At the Society for Investigative Dermatology conference last week, data on Abeona’s gene therapy to treat chronic wounds in patients with epidermolysis bullosa (EB) was presented. The ongoing Phase 1/2 trial continues to impress.
In the Phase 1/2 trial, Abeona is using gene therapy techniques to add Collagen VII to skin grafts that can be applied to large chronic wounds often observed in EB. The grafts were given to 6 patients with non-healing chronic wounds, and the primary outcome measures were safety and wound closure.
Zurab Siprashvili, PhD and his Abeona colleagues presented the results during an oral presentation, showing that the grafts were well-tolerated and effective in improving wound healing.
At 3, 6, 12, 24, and 36 months, wound healing was observed with most grafts, whereas none of the 4 wounds that were not treated with the gene therapy showed improvement (as defined as 50% or more wound healing).
An example of wound healing that occurred using the gene therapy is shown below.

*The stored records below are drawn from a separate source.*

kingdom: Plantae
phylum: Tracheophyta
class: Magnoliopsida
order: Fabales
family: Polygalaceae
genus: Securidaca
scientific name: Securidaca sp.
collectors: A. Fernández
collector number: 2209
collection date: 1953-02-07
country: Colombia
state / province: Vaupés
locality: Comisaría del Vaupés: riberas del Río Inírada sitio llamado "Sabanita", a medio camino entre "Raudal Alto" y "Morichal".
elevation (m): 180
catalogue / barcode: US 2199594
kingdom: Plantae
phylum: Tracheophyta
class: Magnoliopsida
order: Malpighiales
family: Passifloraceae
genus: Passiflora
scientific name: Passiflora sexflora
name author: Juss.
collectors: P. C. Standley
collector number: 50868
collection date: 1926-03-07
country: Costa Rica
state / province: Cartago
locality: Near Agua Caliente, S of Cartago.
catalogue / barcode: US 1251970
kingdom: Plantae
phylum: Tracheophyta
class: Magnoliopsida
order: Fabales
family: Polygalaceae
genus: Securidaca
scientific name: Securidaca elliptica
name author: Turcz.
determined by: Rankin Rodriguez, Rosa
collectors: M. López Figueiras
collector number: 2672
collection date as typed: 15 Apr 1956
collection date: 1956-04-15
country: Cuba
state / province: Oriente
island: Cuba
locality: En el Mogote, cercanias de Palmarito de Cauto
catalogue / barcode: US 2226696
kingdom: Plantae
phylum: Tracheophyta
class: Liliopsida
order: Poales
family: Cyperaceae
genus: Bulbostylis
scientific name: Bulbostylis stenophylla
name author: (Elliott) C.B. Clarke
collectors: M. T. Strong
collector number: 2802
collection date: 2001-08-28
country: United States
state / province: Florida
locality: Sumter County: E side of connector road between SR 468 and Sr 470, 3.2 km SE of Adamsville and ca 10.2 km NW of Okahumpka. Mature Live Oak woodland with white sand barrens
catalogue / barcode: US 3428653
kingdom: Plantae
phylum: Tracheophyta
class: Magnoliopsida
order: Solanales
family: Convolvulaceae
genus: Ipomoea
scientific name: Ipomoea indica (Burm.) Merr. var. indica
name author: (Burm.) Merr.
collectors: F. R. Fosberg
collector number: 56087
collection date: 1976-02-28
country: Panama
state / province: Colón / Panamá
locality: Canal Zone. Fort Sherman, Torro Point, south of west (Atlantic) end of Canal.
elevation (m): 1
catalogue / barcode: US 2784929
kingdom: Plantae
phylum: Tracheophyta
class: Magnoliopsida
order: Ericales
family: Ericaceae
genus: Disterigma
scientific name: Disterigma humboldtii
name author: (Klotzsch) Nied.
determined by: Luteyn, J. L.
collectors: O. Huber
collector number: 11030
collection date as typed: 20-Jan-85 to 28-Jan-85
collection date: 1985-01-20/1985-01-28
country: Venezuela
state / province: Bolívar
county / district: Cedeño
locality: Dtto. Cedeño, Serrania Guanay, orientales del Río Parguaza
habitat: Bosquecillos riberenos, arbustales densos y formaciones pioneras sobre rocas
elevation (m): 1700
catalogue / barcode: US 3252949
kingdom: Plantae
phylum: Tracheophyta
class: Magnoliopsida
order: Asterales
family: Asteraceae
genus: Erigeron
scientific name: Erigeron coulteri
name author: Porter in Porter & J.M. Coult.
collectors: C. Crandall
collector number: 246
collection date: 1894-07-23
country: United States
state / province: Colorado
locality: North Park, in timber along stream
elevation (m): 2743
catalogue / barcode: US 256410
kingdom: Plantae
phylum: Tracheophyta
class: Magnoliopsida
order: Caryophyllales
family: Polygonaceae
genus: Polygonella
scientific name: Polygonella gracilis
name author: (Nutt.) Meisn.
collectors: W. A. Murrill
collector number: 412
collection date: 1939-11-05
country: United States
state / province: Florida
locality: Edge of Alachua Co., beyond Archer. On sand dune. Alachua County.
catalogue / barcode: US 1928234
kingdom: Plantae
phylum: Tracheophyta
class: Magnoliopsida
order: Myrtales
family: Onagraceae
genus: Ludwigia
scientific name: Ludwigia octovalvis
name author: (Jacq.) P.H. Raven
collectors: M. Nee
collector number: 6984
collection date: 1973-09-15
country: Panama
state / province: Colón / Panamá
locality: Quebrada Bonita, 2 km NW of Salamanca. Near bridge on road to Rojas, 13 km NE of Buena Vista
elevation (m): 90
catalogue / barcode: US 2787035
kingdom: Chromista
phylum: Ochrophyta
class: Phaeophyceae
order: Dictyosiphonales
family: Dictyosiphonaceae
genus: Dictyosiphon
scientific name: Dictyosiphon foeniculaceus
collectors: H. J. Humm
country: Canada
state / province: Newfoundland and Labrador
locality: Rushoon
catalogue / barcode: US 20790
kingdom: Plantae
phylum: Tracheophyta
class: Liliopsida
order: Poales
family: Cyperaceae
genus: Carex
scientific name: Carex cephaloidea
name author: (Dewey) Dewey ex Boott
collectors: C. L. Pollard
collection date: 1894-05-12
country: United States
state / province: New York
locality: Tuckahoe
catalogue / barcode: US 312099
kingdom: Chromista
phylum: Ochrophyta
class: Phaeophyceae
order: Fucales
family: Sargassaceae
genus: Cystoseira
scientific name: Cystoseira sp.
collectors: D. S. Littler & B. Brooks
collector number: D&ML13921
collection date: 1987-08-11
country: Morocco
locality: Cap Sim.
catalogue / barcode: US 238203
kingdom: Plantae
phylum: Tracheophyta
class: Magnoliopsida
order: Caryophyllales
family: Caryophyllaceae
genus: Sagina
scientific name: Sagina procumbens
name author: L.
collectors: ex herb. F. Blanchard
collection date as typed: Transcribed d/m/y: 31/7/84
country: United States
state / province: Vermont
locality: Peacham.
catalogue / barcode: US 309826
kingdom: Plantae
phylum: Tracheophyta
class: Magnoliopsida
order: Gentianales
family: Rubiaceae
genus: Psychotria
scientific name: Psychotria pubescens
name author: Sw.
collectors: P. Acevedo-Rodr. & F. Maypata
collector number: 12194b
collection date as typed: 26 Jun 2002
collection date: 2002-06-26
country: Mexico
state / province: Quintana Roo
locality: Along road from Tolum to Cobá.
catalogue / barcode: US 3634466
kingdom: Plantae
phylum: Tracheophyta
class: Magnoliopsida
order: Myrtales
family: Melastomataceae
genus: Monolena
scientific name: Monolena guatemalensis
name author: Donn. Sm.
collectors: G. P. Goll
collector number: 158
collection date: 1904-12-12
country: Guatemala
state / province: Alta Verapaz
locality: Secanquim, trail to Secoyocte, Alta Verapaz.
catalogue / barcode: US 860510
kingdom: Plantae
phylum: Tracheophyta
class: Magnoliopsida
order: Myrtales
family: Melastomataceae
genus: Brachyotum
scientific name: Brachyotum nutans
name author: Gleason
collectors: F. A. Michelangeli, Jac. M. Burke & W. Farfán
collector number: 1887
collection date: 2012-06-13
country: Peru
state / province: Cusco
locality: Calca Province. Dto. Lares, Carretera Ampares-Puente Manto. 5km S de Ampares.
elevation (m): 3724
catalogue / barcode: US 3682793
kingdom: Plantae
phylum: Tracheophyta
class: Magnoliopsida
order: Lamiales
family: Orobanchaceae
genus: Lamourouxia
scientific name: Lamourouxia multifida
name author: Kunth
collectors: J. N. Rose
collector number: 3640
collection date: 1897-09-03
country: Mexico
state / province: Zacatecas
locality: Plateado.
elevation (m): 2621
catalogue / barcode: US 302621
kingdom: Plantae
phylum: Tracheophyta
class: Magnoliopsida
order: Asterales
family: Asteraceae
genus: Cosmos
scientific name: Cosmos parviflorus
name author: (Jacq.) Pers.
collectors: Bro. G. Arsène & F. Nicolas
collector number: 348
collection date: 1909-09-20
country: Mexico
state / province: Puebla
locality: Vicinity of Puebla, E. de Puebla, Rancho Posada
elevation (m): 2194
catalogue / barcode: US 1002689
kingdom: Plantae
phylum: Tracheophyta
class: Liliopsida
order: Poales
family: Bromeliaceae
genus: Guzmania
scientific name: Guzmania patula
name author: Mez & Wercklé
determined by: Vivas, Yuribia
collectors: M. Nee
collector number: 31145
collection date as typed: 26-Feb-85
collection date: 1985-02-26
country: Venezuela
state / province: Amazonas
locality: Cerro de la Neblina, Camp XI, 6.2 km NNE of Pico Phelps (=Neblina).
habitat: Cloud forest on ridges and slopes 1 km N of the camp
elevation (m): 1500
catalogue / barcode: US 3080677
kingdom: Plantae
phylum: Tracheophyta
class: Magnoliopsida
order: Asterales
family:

To help put this data in perspective, Solis et al presented wound-healing statistics from a supportive natural history study of 1,436 wounds in 128 patients with EB. Most notably, the natural history study found that
100% of 128 EB patients reported a history of either chronic open wounds or recurrent wounds
38% of chronic open wounds were large (≥40 cm2) and 39% remained unhealed for ≥ 7 years
74% of recurrent wounds healed within 1-3 weeks and 63% re-blistered/opened again in less than 3 weeks
53% of recurrent wounds were present for ≥ 7 years and 49% measured ≥ 20 cm2
An example used in their poster presentation of a slow wound healing is shown below.
About Epidermolysis Bullosa (EB)
Over 50,000 of people around the world suffer from a rare skin disorder called epidermolysis bullosa (EB). Their skin is fragile like butterfly's wings and falls apart after a slightest touch. The pain can be so unbearable that cases of euthanasia, in the countries where it is permitted, have been reported to end the patients' sufferings.
In the video below by Berkeley student Julia Vassey, doctors at Stanford as well as one of the EB patients in the gene therapy trial, talk about the rare condition and the clinical trial.
Siprashvili Z, Nguyen NT, Gorell ES, et al. Phase I/II clinical trial for Recessive Dystrophic Epidermolysis Bullosa using genetically corrected autologous keratinocytes. Presented at the Society of Investigative Dermatology Meeting; Portland, OR; April 26-29, 2017.
Solis D, Nazaroof J, Dutt-Singkh Y, et al. Natural History of Wounds in Recessive Dystrophic Epidermolysis Bullosa. Presented at the Society of Investigative Dermatology Meeting; Portland, OR; April 26-29, 2017.